**Task to complete**. A complete answer includes every line below with the word "around".

**Supplied records**.
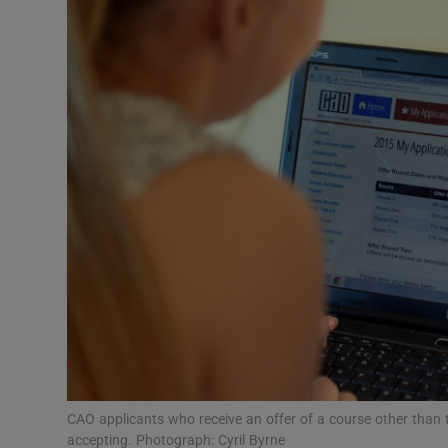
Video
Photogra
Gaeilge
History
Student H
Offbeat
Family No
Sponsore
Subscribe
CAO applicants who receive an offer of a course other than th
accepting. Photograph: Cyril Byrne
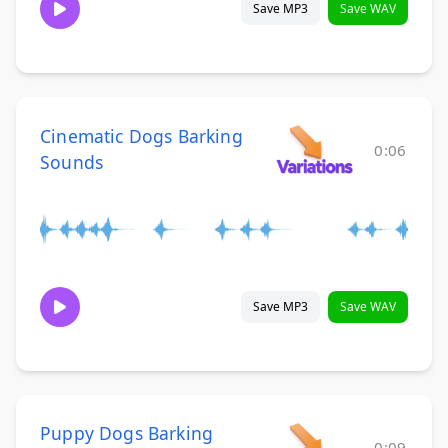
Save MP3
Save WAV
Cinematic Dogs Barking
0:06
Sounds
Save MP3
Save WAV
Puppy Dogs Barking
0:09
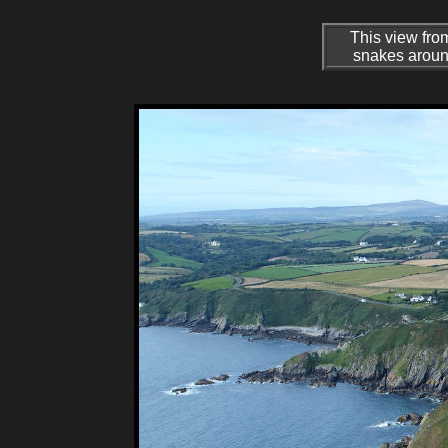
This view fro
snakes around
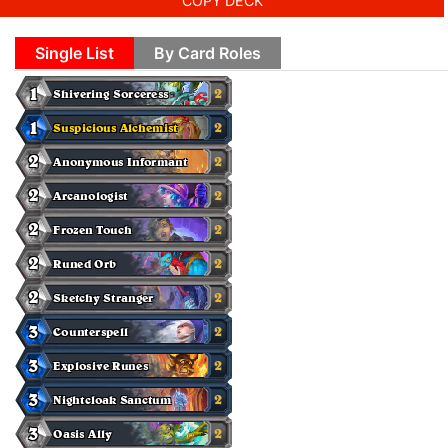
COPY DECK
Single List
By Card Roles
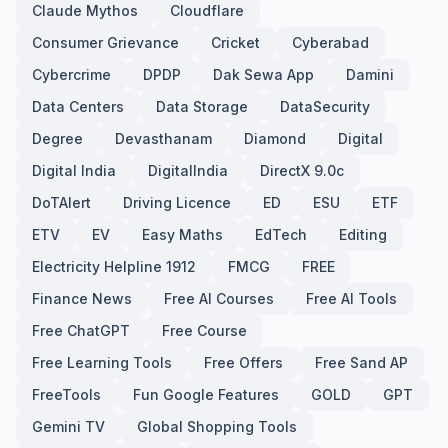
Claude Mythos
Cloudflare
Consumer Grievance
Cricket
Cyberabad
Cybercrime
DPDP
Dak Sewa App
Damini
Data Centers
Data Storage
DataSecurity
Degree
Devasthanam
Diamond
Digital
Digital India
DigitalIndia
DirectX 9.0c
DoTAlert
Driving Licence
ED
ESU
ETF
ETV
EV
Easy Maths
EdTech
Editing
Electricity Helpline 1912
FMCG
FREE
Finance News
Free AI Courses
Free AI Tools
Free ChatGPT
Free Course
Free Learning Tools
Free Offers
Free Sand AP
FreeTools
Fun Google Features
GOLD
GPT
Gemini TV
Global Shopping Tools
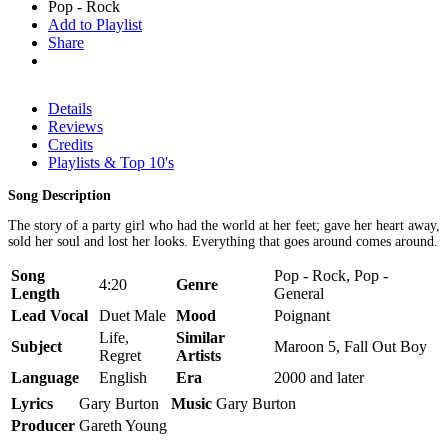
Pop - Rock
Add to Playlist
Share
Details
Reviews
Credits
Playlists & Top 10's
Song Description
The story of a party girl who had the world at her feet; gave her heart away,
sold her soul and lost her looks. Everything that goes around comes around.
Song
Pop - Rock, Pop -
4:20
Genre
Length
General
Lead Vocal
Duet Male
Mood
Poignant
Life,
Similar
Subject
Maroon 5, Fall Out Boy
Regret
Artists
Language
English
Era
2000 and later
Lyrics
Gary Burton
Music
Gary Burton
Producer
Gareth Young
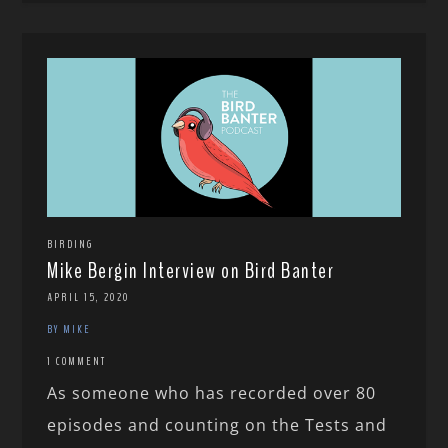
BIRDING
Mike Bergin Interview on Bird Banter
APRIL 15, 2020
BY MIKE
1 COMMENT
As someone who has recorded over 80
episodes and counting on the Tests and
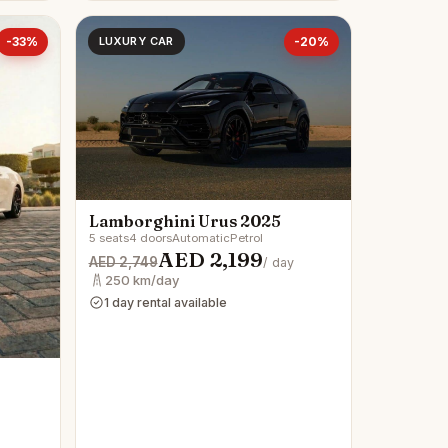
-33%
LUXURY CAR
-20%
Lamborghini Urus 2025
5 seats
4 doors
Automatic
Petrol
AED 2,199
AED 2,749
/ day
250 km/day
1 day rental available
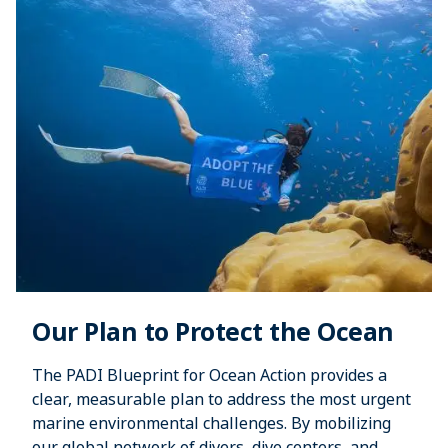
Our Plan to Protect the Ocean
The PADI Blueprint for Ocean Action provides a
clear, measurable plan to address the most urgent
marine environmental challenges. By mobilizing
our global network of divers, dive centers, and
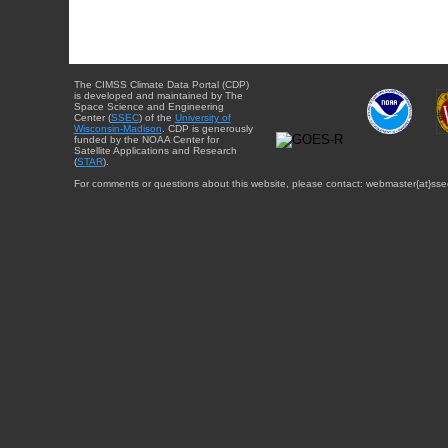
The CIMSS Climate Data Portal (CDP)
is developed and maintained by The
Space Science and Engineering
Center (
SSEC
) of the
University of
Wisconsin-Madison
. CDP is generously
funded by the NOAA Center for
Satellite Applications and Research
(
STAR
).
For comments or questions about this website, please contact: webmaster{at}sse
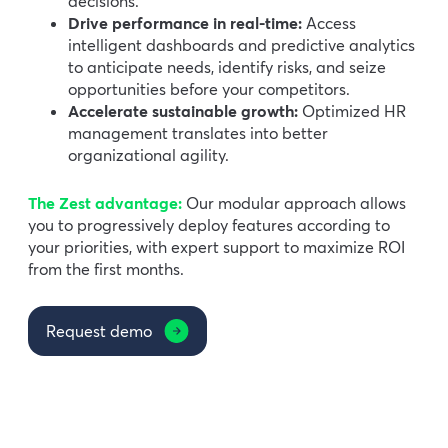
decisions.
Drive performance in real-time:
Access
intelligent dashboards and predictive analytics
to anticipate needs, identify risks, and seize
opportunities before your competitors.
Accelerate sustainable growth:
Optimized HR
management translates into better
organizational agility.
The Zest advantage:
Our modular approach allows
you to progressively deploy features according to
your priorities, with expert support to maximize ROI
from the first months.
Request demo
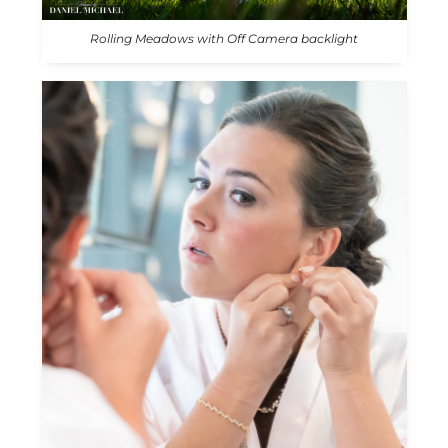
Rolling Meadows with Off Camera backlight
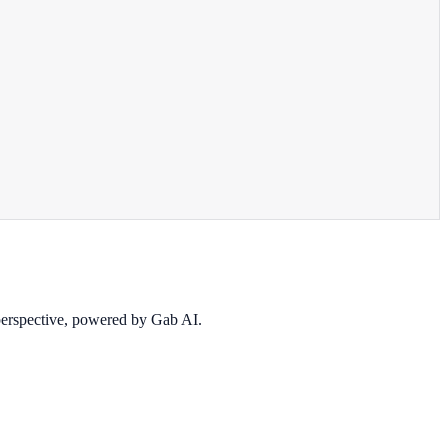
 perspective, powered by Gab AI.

* * *

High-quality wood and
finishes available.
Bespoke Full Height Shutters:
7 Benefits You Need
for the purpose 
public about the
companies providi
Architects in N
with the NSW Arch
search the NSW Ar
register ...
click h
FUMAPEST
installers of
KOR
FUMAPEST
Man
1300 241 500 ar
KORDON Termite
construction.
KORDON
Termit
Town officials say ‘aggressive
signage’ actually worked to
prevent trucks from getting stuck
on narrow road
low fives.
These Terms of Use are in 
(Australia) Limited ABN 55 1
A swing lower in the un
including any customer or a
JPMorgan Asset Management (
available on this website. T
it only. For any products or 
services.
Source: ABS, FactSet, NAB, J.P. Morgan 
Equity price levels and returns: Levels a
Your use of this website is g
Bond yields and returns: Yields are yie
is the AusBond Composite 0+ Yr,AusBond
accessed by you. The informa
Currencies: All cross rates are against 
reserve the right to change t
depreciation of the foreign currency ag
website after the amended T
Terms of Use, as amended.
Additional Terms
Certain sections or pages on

**Answer to this exercise**.
snakes around
sold her soul and lost her looks. Everything that goes around comes around.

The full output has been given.